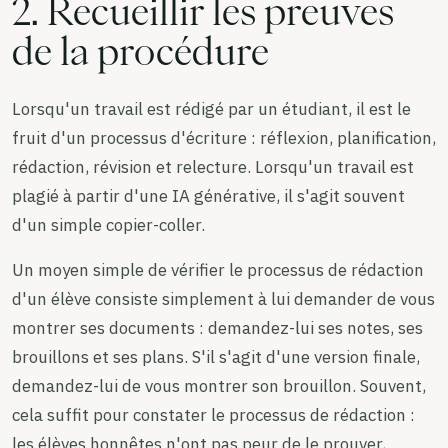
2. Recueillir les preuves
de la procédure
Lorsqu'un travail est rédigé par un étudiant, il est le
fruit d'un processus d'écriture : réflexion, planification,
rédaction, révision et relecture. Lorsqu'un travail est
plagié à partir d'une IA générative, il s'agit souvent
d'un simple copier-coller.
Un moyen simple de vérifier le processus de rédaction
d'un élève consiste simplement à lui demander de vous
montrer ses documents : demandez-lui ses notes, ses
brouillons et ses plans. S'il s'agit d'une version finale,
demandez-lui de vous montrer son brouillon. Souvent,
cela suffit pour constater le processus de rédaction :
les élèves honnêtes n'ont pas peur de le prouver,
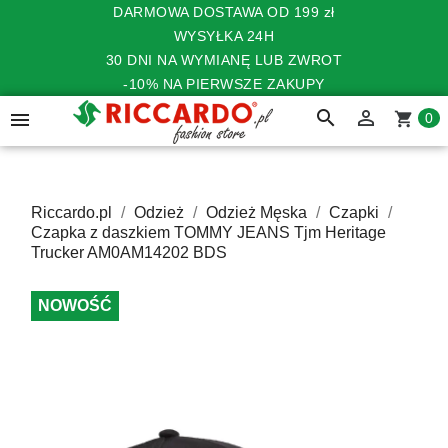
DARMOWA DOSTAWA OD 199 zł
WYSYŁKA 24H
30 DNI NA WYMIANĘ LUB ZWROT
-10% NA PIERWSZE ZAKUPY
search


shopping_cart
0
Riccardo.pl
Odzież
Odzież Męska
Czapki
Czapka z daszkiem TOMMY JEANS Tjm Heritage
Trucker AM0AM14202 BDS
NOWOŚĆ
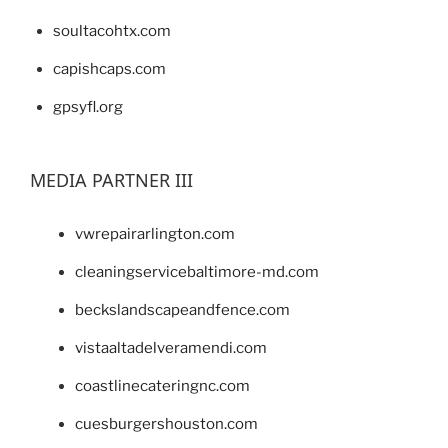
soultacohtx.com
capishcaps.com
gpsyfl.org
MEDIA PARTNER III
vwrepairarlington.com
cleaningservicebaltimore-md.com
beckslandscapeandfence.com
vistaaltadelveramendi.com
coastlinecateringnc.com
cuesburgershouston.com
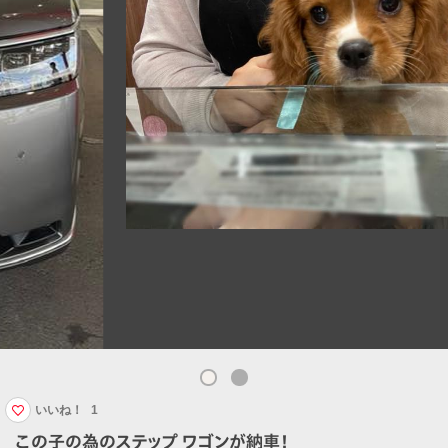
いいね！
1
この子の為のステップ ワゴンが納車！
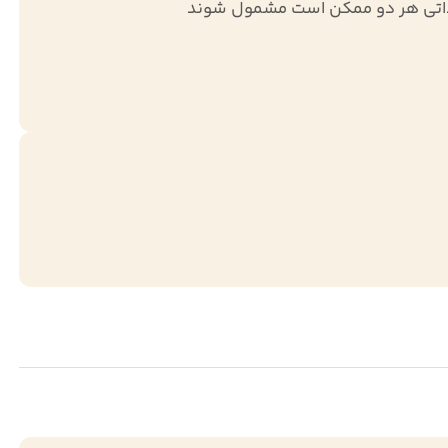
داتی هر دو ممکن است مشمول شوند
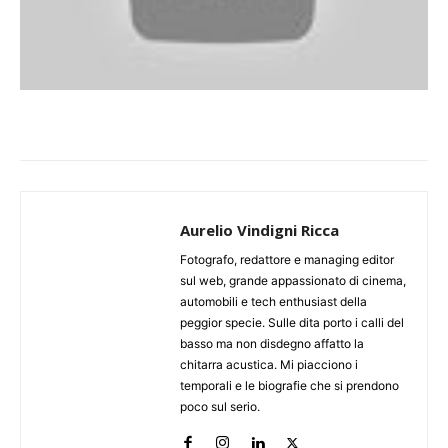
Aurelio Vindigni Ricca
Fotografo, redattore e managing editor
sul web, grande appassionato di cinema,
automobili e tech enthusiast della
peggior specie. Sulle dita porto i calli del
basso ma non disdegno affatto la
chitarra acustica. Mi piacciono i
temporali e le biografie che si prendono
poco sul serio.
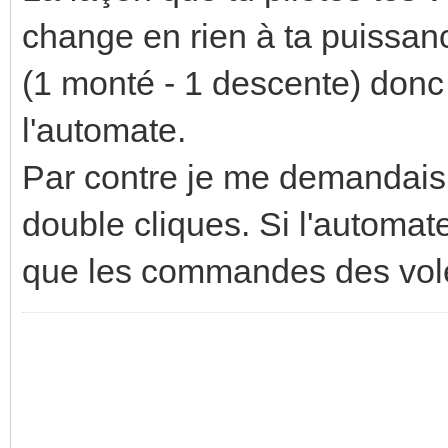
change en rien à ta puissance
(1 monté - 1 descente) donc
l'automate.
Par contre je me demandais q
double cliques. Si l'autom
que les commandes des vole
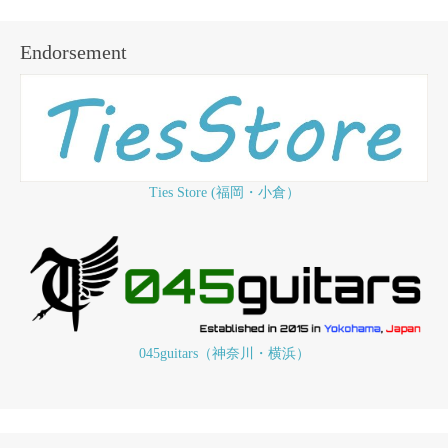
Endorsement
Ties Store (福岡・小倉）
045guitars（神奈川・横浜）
##############################
:: WORK ITEM ::
Leaving out the pictures, repeat the data above exactly.

:: ANSWER BOX ::
2. Recueillir les preuves
de la procédure
Lorsqu'un travail est rédigé par un étudiant, il est le
fruit d'un processus d'écriture : réflexion, planification,
rédaction, révision et relecture. Lorsqu'un travail est
plagié à partir d'une IA générative, il s'agit souvent
d'un simple copier-coller.
Un moyen simple de vérifier le processus de rédaction
d'un élève consiste simplement à lui demander de vous
montrer ses documents : demandez-lui ses notes, ses
brouillons et ses plans. S'il s'agit d'une version finale,
demandez-lui de vous montrer son brouillon. Souvent,
cela suffit pour constater le processus de rédaction :
les élèves honnêtes n'ont pas peur de le prouver,
DARMOWA DOSTAWA OD 199 zł
WYSYŁKA 24H
30 DNI NA WYMIANĘ LUB ZWROT
-10% NA PIERWSZE ZAKUPY
search


shopping_cart
0
Riccardo.pl
Odzież
Odzież Męska
Czapki
Czapka z daszkiem TOMMY JEANS Tjm Heritage
Trucker AM0AM14202 BDS
NOWOŚĆ
soultacohtx.com
capishcaps.com
gpsyfl.org
MEDIA PARTNER III
vwrepairarlington.com
cleaningservicebaltimore-md.com
beckslandscapeandfence.com
vistaaltadelveramendi.com
coastlinecateringnc.com
cuesburgershouston.com
いいね！
1
この子の為のステップ ワゴンが納車！
داتی هر دو ممکن است مشمول شوند
Aurelio Vindigni Ricca
Fotografo, redattore e managing editor
sul web, grande appassionato di cinema,
automobili e tech enthusiast della
peggior specie. Sulle dita porto i calli del
basso ma non disdegno affatto la
chitarra acustica. Mi piacciono i
temporali e le biografie che si prendono
poco sul serio.
change en rien à ta puissance
(1 monté - 1 descente) donc
l'automate.
Par contre je me demandais q
double cliques. Si l'autom
que les commandes des vole
Endorsement
Ties Store (福岡・小倉）
045guitars（神奈川・横浜）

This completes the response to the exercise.